Abstract

The objective of this paper is to determine how speculative capital flows, as described by the modern stock equilibrium theory, affect the stability of the path of the exchange rate under crawling peg systems. Because of the recent emphasis on objective indicators in discussions of reform of the international adjustment mechanism, the paper investigates this question with a single-country model in which the rate of crawl chosen by the authorities depends on both the level and rate of change of the country's reserves. The model therefore embraces as special cases a pure reserve change target system, originally proposed by Meade (1964) and Williamson (1965) and more recently expounded by Cooper (1970), and a pure reserve stock target system, exemplified by Willett's (1970) plan and the recent proposal of the US Government (1973). The principal finding of this paper is that speculative capital movements destabilize the hybrid target and the pure reserve change target systems because exchange rate expectations are likely to be partly extrapolative. Such expectations also destabilize a pure reserve stock target system if the authorities glide the exchange rate too quickly or if an upward crawl of the country's exchange rate produces a net speculative capital'inflow.
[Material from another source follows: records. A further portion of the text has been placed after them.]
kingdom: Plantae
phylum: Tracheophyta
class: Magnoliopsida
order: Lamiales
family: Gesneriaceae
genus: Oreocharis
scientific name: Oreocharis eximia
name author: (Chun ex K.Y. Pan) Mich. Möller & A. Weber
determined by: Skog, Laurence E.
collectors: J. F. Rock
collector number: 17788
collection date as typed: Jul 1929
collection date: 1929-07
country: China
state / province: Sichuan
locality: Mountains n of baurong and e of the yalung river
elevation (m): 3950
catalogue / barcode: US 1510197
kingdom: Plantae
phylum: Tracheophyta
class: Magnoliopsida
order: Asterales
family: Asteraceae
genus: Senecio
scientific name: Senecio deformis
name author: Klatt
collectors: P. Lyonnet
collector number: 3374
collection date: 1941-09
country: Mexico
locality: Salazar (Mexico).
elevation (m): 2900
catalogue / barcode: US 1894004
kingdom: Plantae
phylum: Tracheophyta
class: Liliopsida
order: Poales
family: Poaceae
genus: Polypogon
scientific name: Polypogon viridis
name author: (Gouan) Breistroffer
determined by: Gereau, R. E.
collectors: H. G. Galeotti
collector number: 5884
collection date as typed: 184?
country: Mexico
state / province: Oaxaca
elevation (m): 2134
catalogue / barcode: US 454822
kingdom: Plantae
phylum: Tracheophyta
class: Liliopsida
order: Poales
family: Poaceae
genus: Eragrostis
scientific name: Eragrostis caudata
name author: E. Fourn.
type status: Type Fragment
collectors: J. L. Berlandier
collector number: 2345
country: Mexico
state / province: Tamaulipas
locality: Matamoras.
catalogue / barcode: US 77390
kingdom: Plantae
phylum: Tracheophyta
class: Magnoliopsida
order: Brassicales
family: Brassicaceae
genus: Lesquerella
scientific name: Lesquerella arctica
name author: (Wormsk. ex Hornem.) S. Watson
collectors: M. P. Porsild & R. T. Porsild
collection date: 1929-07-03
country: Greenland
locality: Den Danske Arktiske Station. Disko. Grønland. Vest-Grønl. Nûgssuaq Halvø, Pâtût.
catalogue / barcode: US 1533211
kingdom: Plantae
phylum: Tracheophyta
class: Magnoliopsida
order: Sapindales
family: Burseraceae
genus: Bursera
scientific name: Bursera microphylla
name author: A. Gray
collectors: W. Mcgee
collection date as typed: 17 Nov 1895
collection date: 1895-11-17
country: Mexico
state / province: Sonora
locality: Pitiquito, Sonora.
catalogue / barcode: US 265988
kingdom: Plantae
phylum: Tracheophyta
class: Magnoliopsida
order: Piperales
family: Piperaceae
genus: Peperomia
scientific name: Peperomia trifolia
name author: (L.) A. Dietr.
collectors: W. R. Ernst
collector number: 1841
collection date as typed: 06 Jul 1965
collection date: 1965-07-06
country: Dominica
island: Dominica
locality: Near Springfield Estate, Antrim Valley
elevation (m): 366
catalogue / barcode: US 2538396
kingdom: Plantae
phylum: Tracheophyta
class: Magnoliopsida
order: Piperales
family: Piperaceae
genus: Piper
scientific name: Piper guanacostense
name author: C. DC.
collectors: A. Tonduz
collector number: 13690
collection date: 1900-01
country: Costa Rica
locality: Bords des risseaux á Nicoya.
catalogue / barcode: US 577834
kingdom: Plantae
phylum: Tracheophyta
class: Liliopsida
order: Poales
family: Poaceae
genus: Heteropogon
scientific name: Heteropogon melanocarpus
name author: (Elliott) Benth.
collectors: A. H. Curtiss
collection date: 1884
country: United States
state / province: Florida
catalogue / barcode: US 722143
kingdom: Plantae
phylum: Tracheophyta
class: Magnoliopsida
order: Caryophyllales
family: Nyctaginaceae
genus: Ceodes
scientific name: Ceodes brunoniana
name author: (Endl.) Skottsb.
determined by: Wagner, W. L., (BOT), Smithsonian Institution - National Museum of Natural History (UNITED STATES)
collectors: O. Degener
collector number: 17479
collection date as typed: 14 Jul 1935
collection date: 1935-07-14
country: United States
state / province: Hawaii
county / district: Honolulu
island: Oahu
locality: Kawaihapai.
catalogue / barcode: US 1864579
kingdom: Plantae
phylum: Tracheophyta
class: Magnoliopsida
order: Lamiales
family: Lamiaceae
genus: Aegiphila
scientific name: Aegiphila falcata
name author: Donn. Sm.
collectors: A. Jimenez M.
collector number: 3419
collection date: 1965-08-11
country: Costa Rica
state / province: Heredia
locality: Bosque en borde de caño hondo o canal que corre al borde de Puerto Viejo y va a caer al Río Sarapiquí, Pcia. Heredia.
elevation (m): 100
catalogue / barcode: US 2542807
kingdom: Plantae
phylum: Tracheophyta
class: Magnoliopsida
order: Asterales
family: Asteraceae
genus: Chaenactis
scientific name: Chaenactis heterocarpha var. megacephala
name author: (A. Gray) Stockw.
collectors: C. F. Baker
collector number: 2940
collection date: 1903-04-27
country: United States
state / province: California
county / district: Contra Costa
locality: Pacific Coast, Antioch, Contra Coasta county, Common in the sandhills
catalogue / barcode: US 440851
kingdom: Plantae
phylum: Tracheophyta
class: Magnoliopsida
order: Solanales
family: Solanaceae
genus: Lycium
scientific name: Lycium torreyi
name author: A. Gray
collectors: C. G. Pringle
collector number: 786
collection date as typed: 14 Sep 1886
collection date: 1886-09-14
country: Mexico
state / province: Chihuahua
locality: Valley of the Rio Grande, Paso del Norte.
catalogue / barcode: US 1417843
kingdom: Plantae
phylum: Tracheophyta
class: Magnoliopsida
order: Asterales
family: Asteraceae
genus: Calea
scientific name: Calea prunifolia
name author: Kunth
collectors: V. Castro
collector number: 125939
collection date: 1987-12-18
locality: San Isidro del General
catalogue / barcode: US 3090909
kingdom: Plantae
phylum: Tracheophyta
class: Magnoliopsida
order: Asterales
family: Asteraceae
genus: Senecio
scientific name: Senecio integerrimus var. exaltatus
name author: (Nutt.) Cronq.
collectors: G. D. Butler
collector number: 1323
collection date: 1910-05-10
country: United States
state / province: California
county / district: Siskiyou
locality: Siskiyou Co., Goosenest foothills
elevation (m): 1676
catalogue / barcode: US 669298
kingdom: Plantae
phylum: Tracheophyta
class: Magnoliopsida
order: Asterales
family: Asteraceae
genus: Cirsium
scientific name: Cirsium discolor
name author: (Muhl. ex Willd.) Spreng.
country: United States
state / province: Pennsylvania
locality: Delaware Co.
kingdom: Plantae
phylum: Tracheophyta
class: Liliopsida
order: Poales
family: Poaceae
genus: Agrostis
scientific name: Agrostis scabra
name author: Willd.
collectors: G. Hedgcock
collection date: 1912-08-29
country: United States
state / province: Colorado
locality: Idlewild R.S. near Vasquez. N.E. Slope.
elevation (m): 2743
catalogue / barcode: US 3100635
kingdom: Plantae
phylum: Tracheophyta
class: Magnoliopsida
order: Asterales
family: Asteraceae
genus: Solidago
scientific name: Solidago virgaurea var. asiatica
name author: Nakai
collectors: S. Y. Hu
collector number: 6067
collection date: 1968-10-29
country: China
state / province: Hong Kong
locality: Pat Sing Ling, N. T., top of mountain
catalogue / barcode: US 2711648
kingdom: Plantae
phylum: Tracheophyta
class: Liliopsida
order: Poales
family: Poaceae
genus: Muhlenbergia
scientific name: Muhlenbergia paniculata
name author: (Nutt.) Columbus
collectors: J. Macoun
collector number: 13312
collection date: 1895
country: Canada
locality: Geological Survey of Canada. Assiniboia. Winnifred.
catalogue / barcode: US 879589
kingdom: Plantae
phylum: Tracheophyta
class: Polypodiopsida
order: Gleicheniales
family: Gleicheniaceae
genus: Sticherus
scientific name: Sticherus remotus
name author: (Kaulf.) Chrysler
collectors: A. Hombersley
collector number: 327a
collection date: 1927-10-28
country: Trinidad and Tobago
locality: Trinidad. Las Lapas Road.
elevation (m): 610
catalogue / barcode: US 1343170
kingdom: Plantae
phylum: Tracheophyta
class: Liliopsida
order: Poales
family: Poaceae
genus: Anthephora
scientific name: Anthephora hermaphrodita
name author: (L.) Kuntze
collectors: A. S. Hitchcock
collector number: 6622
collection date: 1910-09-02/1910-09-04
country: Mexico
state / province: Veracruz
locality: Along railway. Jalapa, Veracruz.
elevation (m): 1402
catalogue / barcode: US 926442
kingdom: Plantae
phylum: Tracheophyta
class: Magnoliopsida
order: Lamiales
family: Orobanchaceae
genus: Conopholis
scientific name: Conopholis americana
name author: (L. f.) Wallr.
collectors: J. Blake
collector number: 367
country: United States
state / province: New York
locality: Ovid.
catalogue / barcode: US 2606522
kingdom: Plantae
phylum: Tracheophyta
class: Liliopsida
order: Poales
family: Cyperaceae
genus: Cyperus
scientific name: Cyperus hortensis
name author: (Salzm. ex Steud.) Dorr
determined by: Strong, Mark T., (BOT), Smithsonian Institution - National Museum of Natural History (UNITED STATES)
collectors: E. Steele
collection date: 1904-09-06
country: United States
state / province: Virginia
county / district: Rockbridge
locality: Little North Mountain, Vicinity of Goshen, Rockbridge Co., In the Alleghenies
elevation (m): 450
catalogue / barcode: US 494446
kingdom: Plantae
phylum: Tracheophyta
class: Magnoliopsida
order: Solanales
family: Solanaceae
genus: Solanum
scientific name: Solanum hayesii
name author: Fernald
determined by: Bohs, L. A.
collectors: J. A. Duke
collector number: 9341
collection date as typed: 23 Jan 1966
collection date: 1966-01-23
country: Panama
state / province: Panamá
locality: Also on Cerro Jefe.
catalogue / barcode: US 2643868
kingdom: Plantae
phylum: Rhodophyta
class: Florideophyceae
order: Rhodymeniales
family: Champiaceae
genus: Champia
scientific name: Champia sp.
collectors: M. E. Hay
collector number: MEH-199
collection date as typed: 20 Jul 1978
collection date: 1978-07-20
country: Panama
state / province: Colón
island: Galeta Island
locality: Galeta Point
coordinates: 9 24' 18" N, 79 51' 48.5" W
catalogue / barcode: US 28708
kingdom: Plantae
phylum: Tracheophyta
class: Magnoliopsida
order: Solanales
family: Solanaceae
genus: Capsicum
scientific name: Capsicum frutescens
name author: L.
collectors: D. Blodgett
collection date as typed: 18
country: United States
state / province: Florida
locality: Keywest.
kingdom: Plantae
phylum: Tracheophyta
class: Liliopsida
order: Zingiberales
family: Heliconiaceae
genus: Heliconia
Furthermore, to determine whether either condition exists requires accurate knowledge of the parameters underlying speculative capital movements. Throughout the paper I will assume that domestic variables that influence the balance of payments-output, the price level and interest rates-are exogenous. The authorities can control interest rates by employing sterilization operations, but they do not use them to prevent speculative capital flows. With the exchange rate now available for external purposes, the central bank can concentrate its monetary policy on domestic objectives.